I think part of the problem is that the full understanding of a scene with interactions requires a graph structure, but most of our tools are really only built for editing tree structures.
I see this time and again with just regular, ol' 2D DOM and JavaScript. You can define your layout in HTML and then play whack a mole with bugs if elements you got via document.querySelector move or get renamed, or you can define your layouts in JS and pay a relative huge cost in rendering and complexity.
Plus there is the added wrinkle in 3D of having to be very persnickety about memory and shaders and order of operations. How do you make a declarative, semantic scene description that can figure out that this geometry over here can be batched, this over here can be instanced, and never the twain shall meet?
Ah did you then modify the BabylonJS editor? I've been thinking of this approach but worried people have been submitting issues of glitches and oddities that made it seem unstable.

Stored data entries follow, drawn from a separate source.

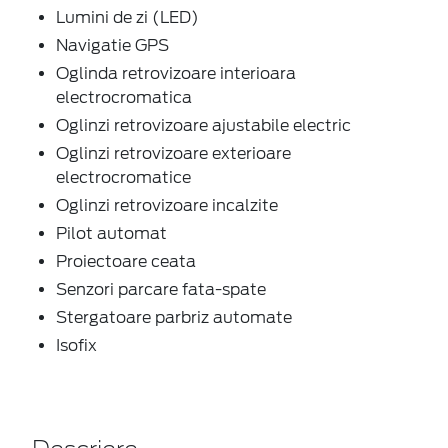
Lumini de zi (LED)
Navigatie GPS
Oglinda retrovizoare interioara
electrocromatica
Oglinzi retrovizoare ajustabile electric
Oglinzi retrovizoare exterioare
electrocromatice
Oglinzi retrovizoare incalzite
Pilot automat
Proiectoare ceata
Senzori parcare fata-spate
Stergatoare parbriz automate
Isofix
Descriere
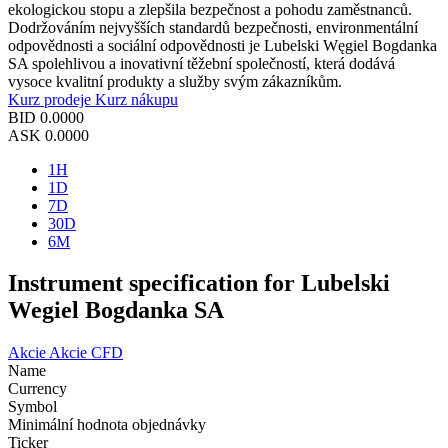
ekologickou stopu a zlepšila bezpečnost a pohodu zaměstnanců.
Dodržováním nejvyšších standardů bezpečnosti, environmentální
odpovědnosti a sociální odpovědnosti je Lubelski Węgiel Bogdanka
SA spolehlivou a inovativní těžební společností, která dodává
vysoce kvalitní produkty a služby svým zákazníkům.
Kurz prodeje
Kurz nákupu
BID
0.0000
ASK
0.0000
1H
1D
7D
30D
6M
Instrument specification for Lubelski
Wegiel Bogdanka SA
Akcie
Akcie CFD
Name
Currency
Symbol
Minimální hodnota objednávky
Ticker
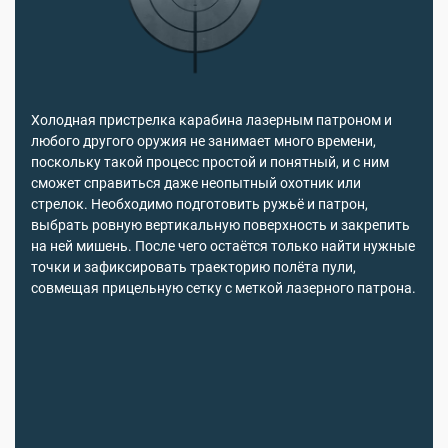
Холодная пристрелка карабина лазерным патроном и
любого другого оружия не занимает много времени,
поскольку такой процесс простой и понятный, и с ним
сможет справиться даже неопытный охотник или
стрелок. Необходимо подготовить ружьё и патрон,
выбрать ровную вертикальную поверхность и закрепить
на ней мишень. После чего остаётся только найти нужные
точки и зафиксировать траекторию полёта пули,
совмещая прицельную сетку с меткой лазерного патрона.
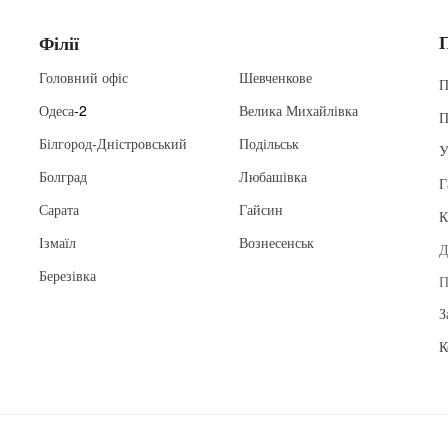
Філії
Головний офіс
Шевченкове
П
Одеса
-2
Велика Михайлівка
П
Білгород-Дністровський
Подільськ
У
Болград
Любашівка
Г
Сарата
Гайсин
К
Ізмаїл
Вознесенськ
Д
Березівка
П
З
К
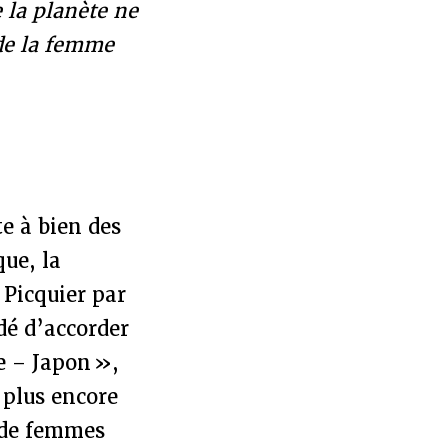
 la planète ne
 de la femme
te à bien des
que, la
 Picquier par
dé d’accorder
e – Japon »,
t plus encore
s de femmes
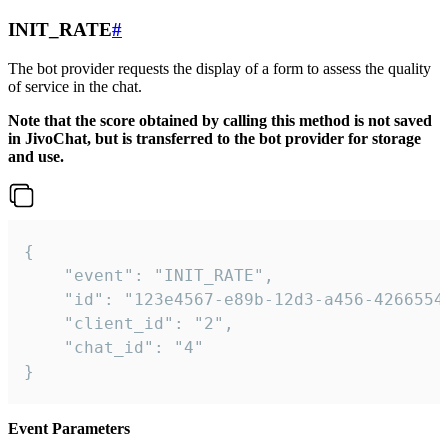
INIT_RATE
#
The bot provider requests the display of a form to assess the quality
of service in the chat.
Note that the score obtained by calling this method is not saved
in JivoChat, but is transferred to the bot provider for storage
and use.
{

    "event": "INIT_RATE",

    "id": "123e4567-e89b-12d3-a456-42665544
    "client_id": "2",

    "chat_id": "4"

}
Event Parameters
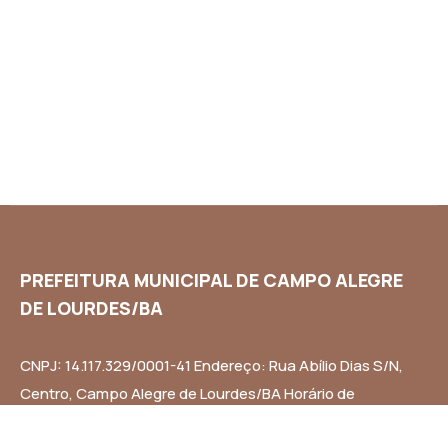
PREFEITURA MUNICIPAL DE CAMPO ALEGRE
DE LOURDES/BA
CNPJ: 14.117.329/0001-41 Endereço: Rua Abílio Dias S/N,
Centro, Campo Alegre de Lourdes/BA Horário de
Funcionamento: Segunda a Sexta-feira das 8h às 14h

I've been trying to write a 3d editor from scratch with Three.js and Vue 3. It's quite daunting task and I am more appreciative of the work Babylon guys are doing just wish there were more funding so they can knock some of the older issues out.
After spending the last decade designing and building 3D/AR/VR products, I've realized there are many hurdles one has to overcome to create a complete experience. Between learning the principles and tools, building the experience, testing, iterating, distributing, and ensuring everything works correctly on different devices, there's quite a bit of boilerplate work required to bring your imagination to life.
I designed Virtual Maker to simplify the whole process, letting you focus directly on designing your experience. Let me know what you think!
As someone who has been down this road several times over the last 7 years, all I can say is... good luck.
And watch out for Mozilla. With A-Frame and Hubs, they like to play up "we're all one, big, happy, WebXR family", then quietly copy all your features and claim they were first.
Y'all setup a "recruiting" call with me before releasing A-Frame, asked me tons of questions about my WebXR framework, which I had in the wild for almost a year, which Josh admitted you had been using as part of your testing of Firefox Reality, then announced A-Frame and called it "The world's first WebXR framework". I had growth before the announcement, then nothing after, and people started accusing me of copying A-Frame. How was I supposed to feel?
EDIT: Excuse me, "WebVR support in Firefox". WebVR hadn't been renamed to WebXR, and Firefox Reality didn't exist, yet.
Cool! I run Spatial Ape (the VR industry trade show) and its great to see new authoring tools. Where do you see this fitting in relative to existing solutions like Unity and Unreal? Thanks for sharing!
I've worked with both Unity and Unreal on past projects. While I love both, they have steep learning curves, long build times, and deploying cross-platform is much more difficult than the web.
Virtual Maker is a simplification of the whole process. We have built-in actions, navigation modes, and assets that you can use to get going quickly. We take care of hosting for you, ensuring your scenes work across platforms, with instant deploy times.
Of course, that means Virtual Maker won't give you all the options that Unity and Unreal do to build anything you can imagine. It's a trade off, and depends on what kind of project you're making.
A great FOSS alternative to Unity and Unreal engine is Godot engine. I've found it much easier to learn and work with, extremely Blender3D friendly, and it's cross-platform and web export support seems to be excellent thus far as I've tried any of it. It does still require a fair bit of learning, as any complex tool does, but there's many great tutorials on the web and YouTube to help with that.